Question

يوضح الشكل دائرة تيار متردد تتكون من مصدر متردد ومجموعة من المكثفات.

مستعينا بالبيانات المسجلة على الشكل، فإن المفاعلة السعوية المكافئة بالدائرة تساوي........

• A. $\pi k\Omega$
• B. 2$\pi k\Omega$
• C. $\frac{1}{\pi}k\Omega$
• D. $\frac{4.8}{\pi}k\Omega$

Answer 1

The equivalent capacitive reactance is $\frac{1.7}{\pi} k\Omega$. This value is not among the options. If forced to choose the closest one, it would be $\frac{1}{\pi}k\Omega$, but note that the exact calculated value is not available in the choices, indicating a potential error in the question or options.

Answer 2

Explanation of the solution:

1. Analyze the circuit structure: The circuit can be divided into two main parallel branches connected across the AC source.

   • Left Branch: Consists of a 6 µF capacitor ($C_1$) in series with a parallel combination of a 6 µF capacitor ($C_2$) and a 5 µF capacitor ($C_3$).
   • Right Branch: Consists of a 4 µF capacitor ($C_4$) in series with a parallel combination of two 2 µF capacitors ($C_5$ and $C_6$).

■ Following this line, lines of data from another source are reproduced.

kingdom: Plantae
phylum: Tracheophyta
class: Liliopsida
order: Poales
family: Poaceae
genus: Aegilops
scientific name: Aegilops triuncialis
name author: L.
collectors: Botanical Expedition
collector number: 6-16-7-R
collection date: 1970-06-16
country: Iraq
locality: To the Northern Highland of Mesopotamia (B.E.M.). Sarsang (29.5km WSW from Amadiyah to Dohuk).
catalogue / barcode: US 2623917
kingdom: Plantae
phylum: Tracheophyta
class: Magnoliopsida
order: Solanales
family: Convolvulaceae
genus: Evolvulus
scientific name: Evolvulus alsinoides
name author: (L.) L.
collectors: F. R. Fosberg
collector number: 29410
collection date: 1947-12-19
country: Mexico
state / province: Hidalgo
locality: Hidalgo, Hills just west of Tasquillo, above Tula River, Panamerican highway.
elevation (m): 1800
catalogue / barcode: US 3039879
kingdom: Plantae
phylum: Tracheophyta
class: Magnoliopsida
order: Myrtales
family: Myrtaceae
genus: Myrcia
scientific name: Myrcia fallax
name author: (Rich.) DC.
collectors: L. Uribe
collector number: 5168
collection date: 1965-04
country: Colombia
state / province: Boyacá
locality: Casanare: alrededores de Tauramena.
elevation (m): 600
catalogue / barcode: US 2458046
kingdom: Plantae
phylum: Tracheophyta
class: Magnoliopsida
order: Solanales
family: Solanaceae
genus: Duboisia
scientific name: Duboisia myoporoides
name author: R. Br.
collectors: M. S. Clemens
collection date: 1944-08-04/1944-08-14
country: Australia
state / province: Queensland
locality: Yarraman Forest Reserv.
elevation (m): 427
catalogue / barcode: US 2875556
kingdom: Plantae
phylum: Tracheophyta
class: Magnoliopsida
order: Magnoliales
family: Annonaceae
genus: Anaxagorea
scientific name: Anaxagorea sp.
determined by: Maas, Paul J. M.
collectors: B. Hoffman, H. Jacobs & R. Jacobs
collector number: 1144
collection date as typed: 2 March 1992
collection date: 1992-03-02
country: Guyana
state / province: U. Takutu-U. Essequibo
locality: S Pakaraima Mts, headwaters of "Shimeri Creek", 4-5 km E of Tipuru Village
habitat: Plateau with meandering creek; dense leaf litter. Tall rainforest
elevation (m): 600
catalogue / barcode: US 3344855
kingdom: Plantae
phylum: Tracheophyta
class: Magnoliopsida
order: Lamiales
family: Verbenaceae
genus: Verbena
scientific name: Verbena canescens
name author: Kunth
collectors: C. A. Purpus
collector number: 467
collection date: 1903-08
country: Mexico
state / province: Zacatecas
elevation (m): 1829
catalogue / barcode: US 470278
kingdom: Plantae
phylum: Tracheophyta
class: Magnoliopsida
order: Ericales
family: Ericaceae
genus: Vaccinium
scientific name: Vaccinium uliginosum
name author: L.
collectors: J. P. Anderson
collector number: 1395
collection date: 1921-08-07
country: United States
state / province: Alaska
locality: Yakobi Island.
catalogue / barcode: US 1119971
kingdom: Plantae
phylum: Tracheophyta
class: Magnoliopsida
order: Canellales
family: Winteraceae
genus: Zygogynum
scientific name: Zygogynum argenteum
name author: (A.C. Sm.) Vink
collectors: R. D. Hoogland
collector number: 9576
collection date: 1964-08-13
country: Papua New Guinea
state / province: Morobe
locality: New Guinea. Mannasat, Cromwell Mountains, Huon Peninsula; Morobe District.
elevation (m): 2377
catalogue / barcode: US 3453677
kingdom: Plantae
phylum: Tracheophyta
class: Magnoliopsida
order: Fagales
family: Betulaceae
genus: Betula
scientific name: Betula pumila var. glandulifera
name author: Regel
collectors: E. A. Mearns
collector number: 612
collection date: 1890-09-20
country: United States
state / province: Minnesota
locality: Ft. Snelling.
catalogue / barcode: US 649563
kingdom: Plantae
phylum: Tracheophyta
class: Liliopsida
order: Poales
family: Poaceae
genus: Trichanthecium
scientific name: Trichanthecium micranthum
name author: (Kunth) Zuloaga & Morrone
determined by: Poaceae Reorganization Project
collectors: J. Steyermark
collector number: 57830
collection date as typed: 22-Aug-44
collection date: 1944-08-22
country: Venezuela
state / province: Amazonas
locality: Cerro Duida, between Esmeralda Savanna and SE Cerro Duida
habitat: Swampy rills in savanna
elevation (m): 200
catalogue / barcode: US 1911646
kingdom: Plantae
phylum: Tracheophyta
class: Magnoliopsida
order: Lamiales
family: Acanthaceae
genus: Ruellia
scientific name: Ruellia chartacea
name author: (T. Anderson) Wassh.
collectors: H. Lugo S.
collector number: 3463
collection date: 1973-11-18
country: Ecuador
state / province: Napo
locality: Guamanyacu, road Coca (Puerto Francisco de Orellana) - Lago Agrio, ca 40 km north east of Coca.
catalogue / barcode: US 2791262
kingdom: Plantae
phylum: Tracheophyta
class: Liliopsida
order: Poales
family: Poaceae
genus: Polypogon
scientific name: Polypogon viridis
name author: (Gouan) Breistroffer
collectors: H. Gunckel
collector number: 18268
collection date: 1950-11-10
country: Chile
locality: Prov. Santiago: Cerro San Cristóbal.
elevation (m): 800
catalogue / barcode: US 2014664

2. Calculate equivalent capacitance for the left branch:

   • Capacitors $C_2$ and $C_3$ are in parallel: $C_{23} = C_2 + C_3 = 6 \mu F + 5 \mu F = 11 \mu F$.
   • $C_1$ is in series with $C_{23}$: $C_{left} = \frac{C_1 \times C_{23}}{C_1 + C_{23}} = \frac{6 \mu F \times 11 \mu F}{6 \mu F + 11 \mu F} = \frac{66}{17} \mu F$.

3. Calculate equivalent capacitance for the right branch:

   • Capacitors $C_5$ and $C_6$ are in parallel: $C_{56} = C_5 + C_6 = 2 \mu F + 2 \mu F = 4 \mu F$.
   • $C_4$ is in series with $C_{56}$: $C_{right} = \frac{C_4 \times C_{56}}{C_4 + C_{56}} = \frac{4 \mu F \times 4 \mu F}{4 \mu F + 4 \mu F} = \frac{16}{8} \mu F = 2 \mu F$.

4. Calculate the total equivalent capacitance ($C_{eq}$):

   • The left and right branches are in parallel: $C_{eq} = C_{left} + C_{right} = \frac{66}{17} \mu F + 2 \mu F = \frac{66 + (2 \times 17)}{17} \mu F = \frac{66 + 34}{17} \mu F = \frac{100}{17} \mu F$.

5. Calculate the angular frequency ($\omega$):

   • Given frequency $f = 50 Hz$.
   • $\omega = 2\pi f = 2\pi (50) = 100\pi \text{ rad/s}$.

6. Calculate the equivalent capacitive reactance ($X_C$):

   • $X_C = \frac{1}{\omega C_{eq}} = \frac{1}{100\pi \times \left(\frac{100}{17} \times 10^{-6} F\right)}$
   • $X_C = \frac{17}{100\pi \times 100 \times 10^{-6}} = \frac{17}{10000\pi \times 10^{-6}} = \frac{17}{10^{-2}\pi} = \frac{1700}{\pi} \Omega$.

7. Convert to kilo-ohms ($k\Omega$):

   • $X_C = \frac{1700}{\pi} \times 10^{-3} k\Omega = \frac{1.7}{\pi} k\Omega$.

Numerically, $\frac{1.7}{\pi} k\Omega \approx \frac{1.7}{3.14159} k\Omega \approx 0.541 k\Omega$.

Comparing this value with the given options, the calculated value does not exactly match any of the given options. The final answer is $\frac{1}{\pi}k\Omega$ (Note: This selection is based on choosing the numerically closest option, as the exact calculated value $\frac{1.7}{\pi}k\Omega$ is not available in the choices, indicating a potential error in the question or options.)